=== OPGAVE ===
Zet de rechtbanktekst over de nationaliteit van de verzoeker voort door punt 5.7 uit te schrijven.

··· LEESFRAGMENT

De vader van verzoeker woonde op 25 november 1975 in Suriname. Artikel 3 TOS bepaalt dat alle meerderjarige Nederlanders die in Suriname zijn geboren en op het tijdstip van de inwerkingtreding van de TOS in de Republiek Suriname woonplaats, hetzij werkelijk verblijf hebben, de Surinaamse nationaliteit verkrijgen. Artikel 2 lid 1 TOS bepaalt dat het verkrijgen van de Surinaamse nationaliteit ingevolge de TOS het verlies van het Nederlanderschap tot gevolg heeft. De vader van verzoeker verkreeg derhalve op 25 november 1975 de Surinaamse nationaliteit en verloor de Nederlandse nationaliteit.
5.3.
Verzoeker voert aan dat hij zich op 11 december 1972 op vijfjarige leeftijd met zijn moeder in Nederland heeft gevestigd en dat hij zich pas in 1987 – als meerderjarige – weer in Suriname heeft laten inschrijven. Hieruit blijkt volgens hem dat hij zijn woonplaats vóór 1987 niet heeft verplaatst naar Suriname, waardoor hij in het bezit is gebleven van de Nederlandse nationaliteit.
5.4.
Verzoeker heeft ter zitting aangevoerd dat hij in 1977 samen met zijn moeder naar Suriname is gegaan, maar dat er geen sprake is geweest van een vestiging in Suriname. Na 1977 is hij regelmatig naar Nederland gekomen en hij heeft zich niet uitgeschreven uit de gemeentelijke basisadministratie in Nederland. Verzoeker heeft een brief overgelegd van de gemeente Amsterdam, dienst persoonsgegevens, burgerzaken, afdeling immigratie en nationaliteiten, van 12 augustus 2008 waarin staat dat verzoeker van 11 december 1972 tot
3 november 1997 stond ingeschreven in de bevolkingsadministratie van de gemeente Amsterdam.
5.5.
De rechtbank dient in deze zaak vast te stellen of verzoeker tijdens zijn minderjarigheid zijn woonplaats, hetzij zijn werkelijk verblijf heeft verplaatst van Nederland naar Suriname, waardoor hij overeenkomstig het bepaalde in artikel 6 lid 1 TOS de Surinaamse nationaliteit van zijn vader volgde.
5.6.
De vraag of verzoeker zijn aanvankelijke woonplaats in Nederland heeft opgegeven moet worden beantwoord aan de hand van feitelijke omstandigheden waaruit kan worden afgeleid of (de moeder van) verzoeker, ten tijde van het vertrek uit Nederland in 1977, het voornemen had zich blijvend in Suriname te vestigen. De rechtbank neemt bij de beantwoording van die vraag het volgende in overweging.
5.7.

······
··· VERMELDINGEN

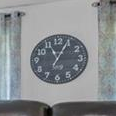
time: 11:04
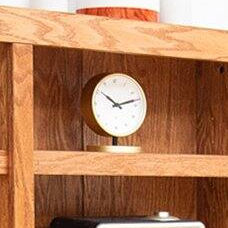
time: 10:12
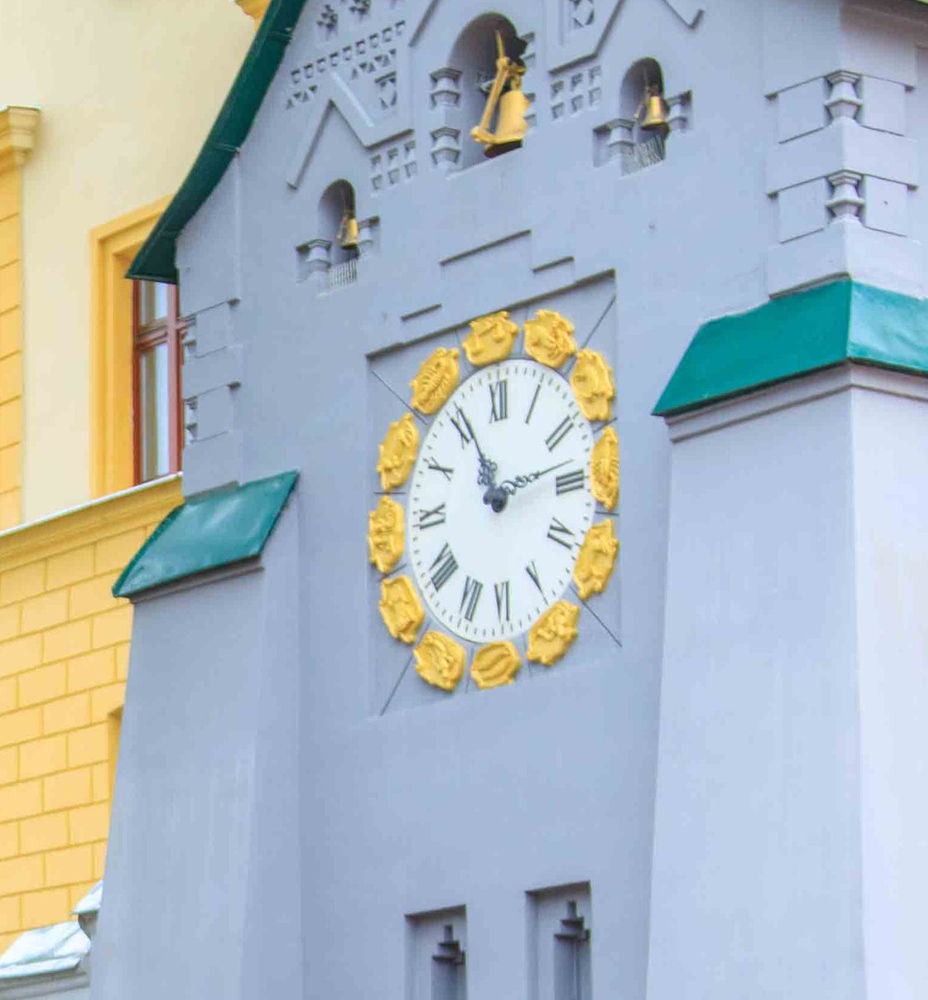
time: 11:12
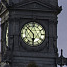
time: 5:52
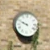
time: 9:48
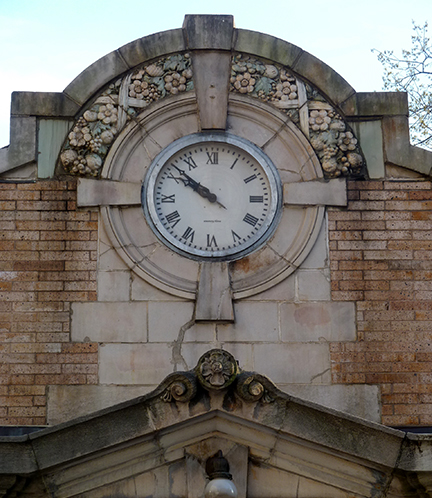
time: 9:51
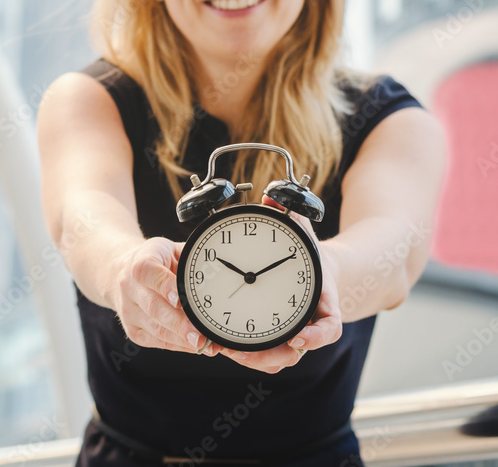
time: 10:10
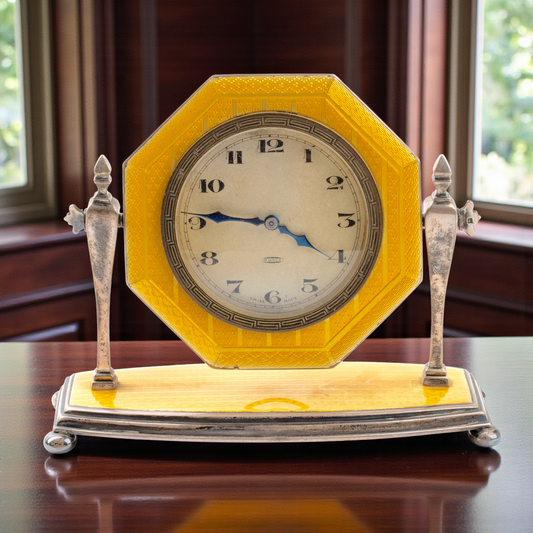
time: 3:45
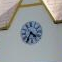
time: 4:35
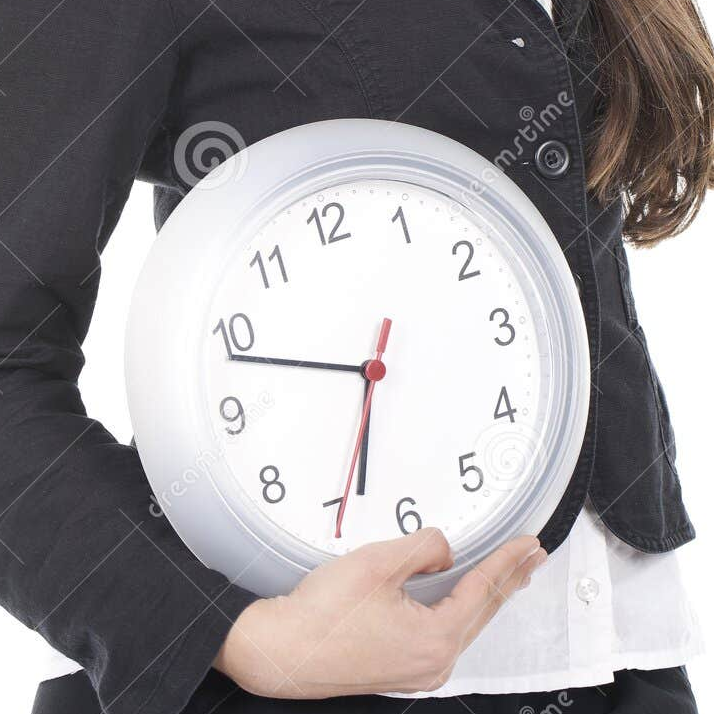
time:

······

=== ANTWOORD ===
In de door verzoeker overgelegde brief van de gemeente Amsterdam van 12 augustus 2008 staat weliswaar vermeld dat verzoeker van 11 december 1972 tot 3 november 1997 stond ingeschreven in de bevolkingsadministratie van de gemeente Amsterdam, maar in diezelfde brief staat eveneens vermeld dat verzoeker op 3 november 1977 is uitgeschreven naar Suriname en zich vervolgens op 27 maart 1991 weer heeft ingeschreven in de bevolkingsadministratie van de gemeente Amsterdam.
De door de IND overgelegde persoonskaarten van zowel verzoeker als zijn moeder vermelden dat zij beiden op 3 november 1977 zijn vertrokken naar Suriname, Paramaribo. Verzoeker is volgens zijn persoonskaart weer ingeschreven in de gemeente Amsterdam op 27 maart 1991.
Uit stempels in het aan verzoeker op 2 oktober 1972 afgegeven paspoort valt af te leiden dat verzoeker op 21 mei 1976 naar Suriname is vertrokken en dat hij op 26 oktober 1977 is ingeschreven in het bevolkingsregister van Paramaribo.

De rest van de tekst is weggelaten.